Federation of Pakistan Chambers of Commerce and Industry (FPCCI) has demanded National Electric Power Regulatory Authority (NEPRA) reinstate the past mechanism for fixed charges based on actual maximum demand and the units consumed, a press release revealed on Thursday.
“The current practice of fixed charges based on 50 percent of sanctioned load defies all logic and fair practice,” said FPCCI president Irfan Iqbal Sheikh.
The past mechanism for fixed charges based on actual maximum demand and the units consumed should immediately be reinstated for electricity billing, he demanded. “The business environment of Pakistan is in stagnation due to the burgeoning cost of doing business; and, the NEPRA is not listening to the legitimate concerns of the business community,” Sheikh said.
He added that a large number of industries were dysfunctional or operating at their partial capacities due to floods and rains, and they were forced to work in an environment of insufficient power supply against the demand in the system.
“The fixed charges based on 50 percent of the sanctioned load instead of actual maximum demand are totally out-of-sync with the actual consumption and ground realities of industries.”
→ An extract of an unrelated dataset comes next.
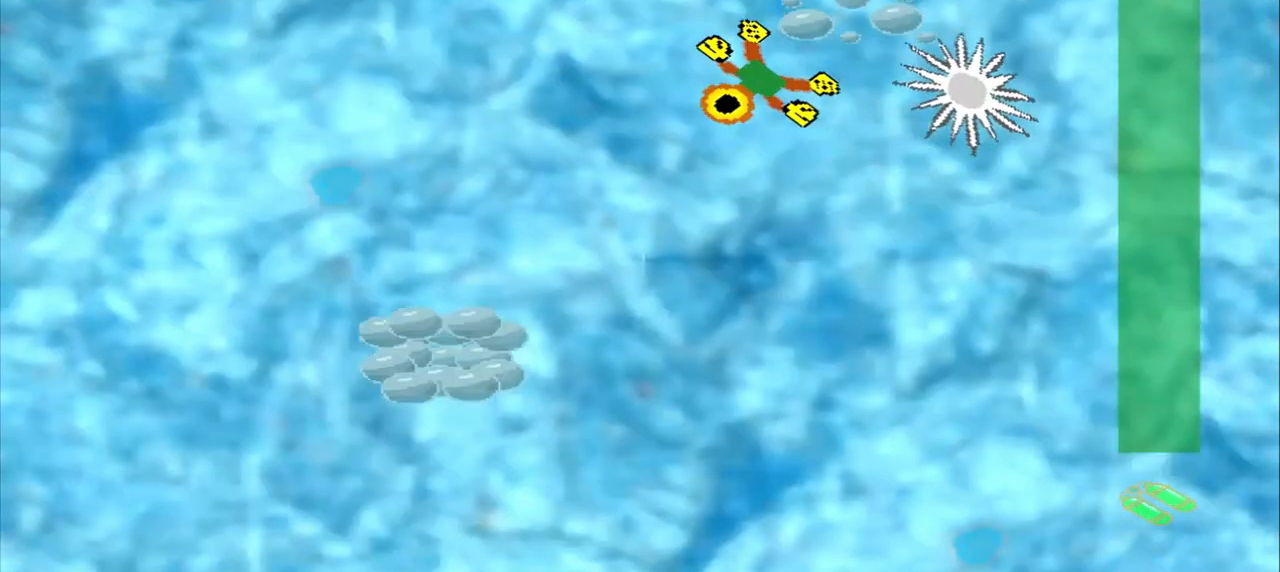
{"dt_ms": 500, "buttons": [], "left_stick": "down-left", "events": []}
He showed dismay over the role of NEPRA, saying the authority had canceled a public hearing recently, further adding fuel to the frustration of the consumers suffering at the hands of discos and K.Electric (KE). FPCCI chief explained that thousands of SMEs are closed due to the economic conditions and floods in the country. “There is no way that these companies can pay their unfairly generated bills based on sanctioned load, increased monthly fuel price adjustment, quarterly tariff adjustment, and hike in base tariffs.”